* [EXERCISE BRIEF] Write out every line of the records below word for word, leaving out the pictures.

(Collection entries)
>> BEGIN
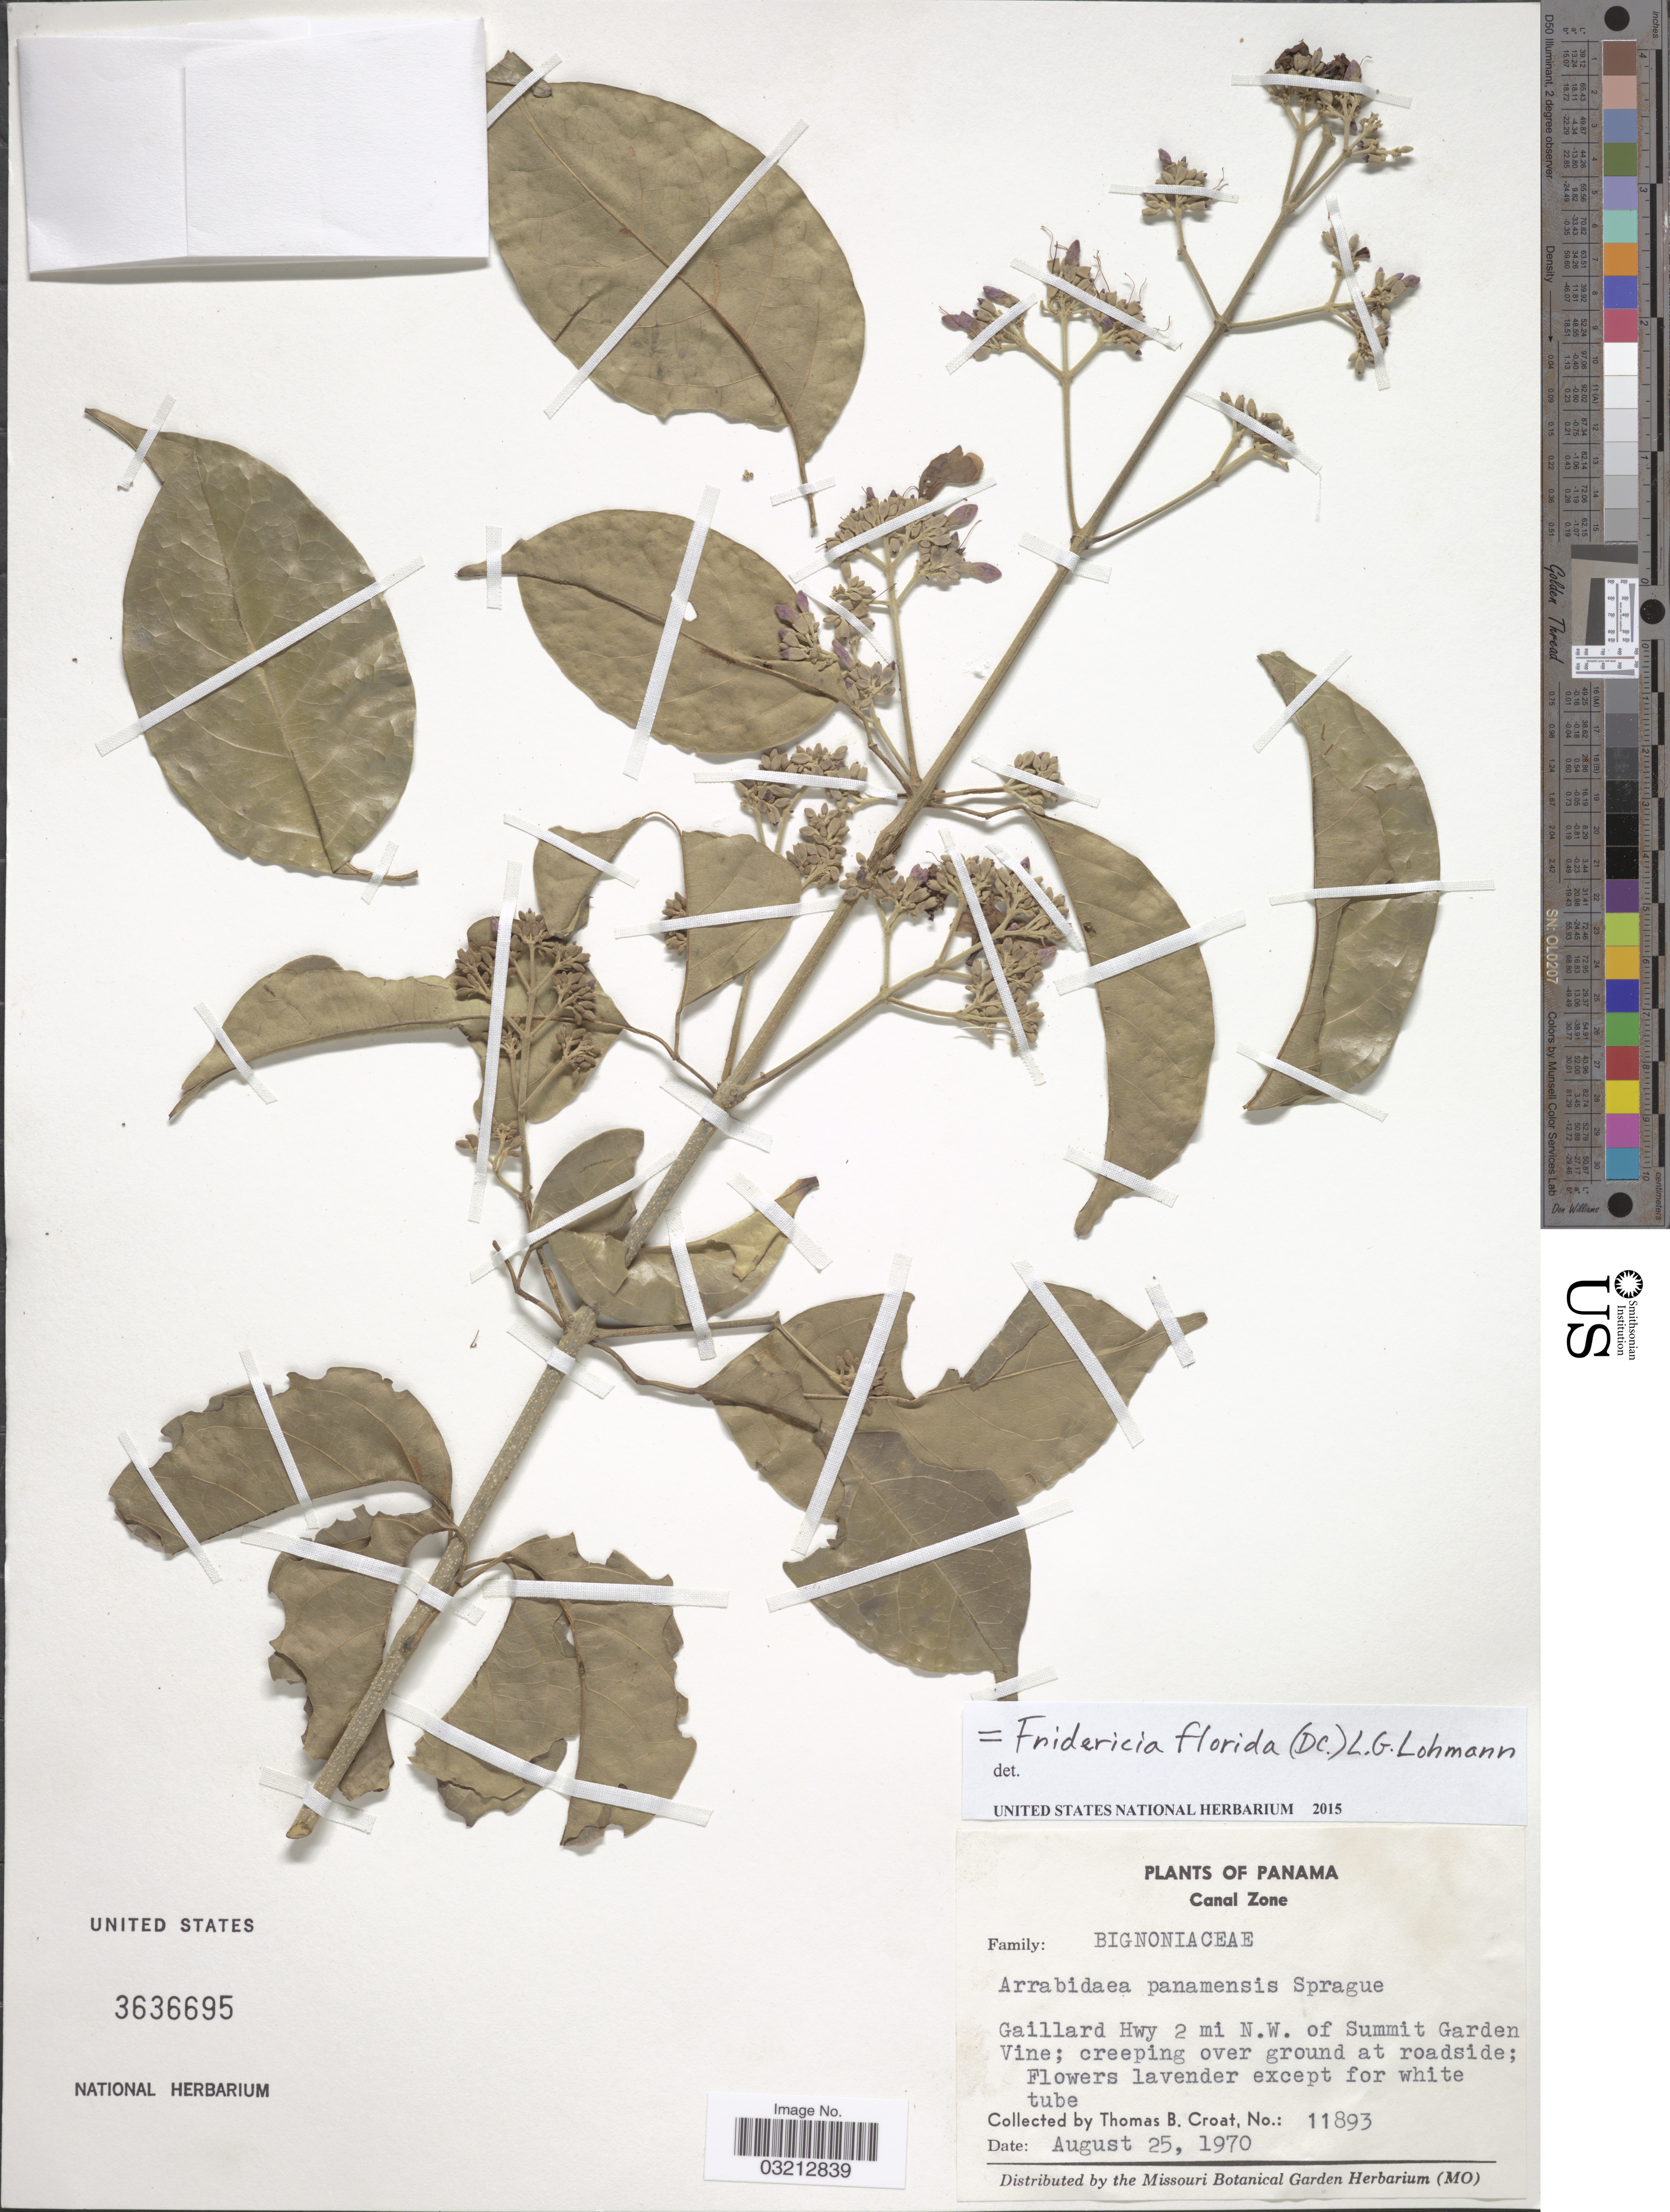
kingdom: Plantae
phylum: Tracheophyta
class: Magnoliopsida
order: Lamiales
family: Bignoniaceae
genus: Fridericia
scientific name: Fridericia florida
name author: (DC.) L.G. Lohmann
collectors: T. B. Croat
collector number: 11893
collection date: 1970-08-25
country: Panama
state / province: Colón / Panamá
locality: Canal Zone. Gaillard Hwy 2 mi N. W. of Summit Garden.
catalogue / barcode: US 3636695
>> END
* [EXERCISE RESPONSE]
kingdom: Plantae
phylum: Tracheophyta
class: Magnoliopsida
order: Lamiales
family: Bignoniaceae
genus: Fridericia
scientific name: Fridericia florida
name author: (DC.) L.G. Lohmann
collectors: T. B. Croat
collector number: 11893
collection date: 1970-08-25
country: Panama
state / province: Colón / Panamá
locality: Canal Zone. Gaillard Hwy 2 mi N. W. of Summit Garden.
catalogue / barcode: US 3636695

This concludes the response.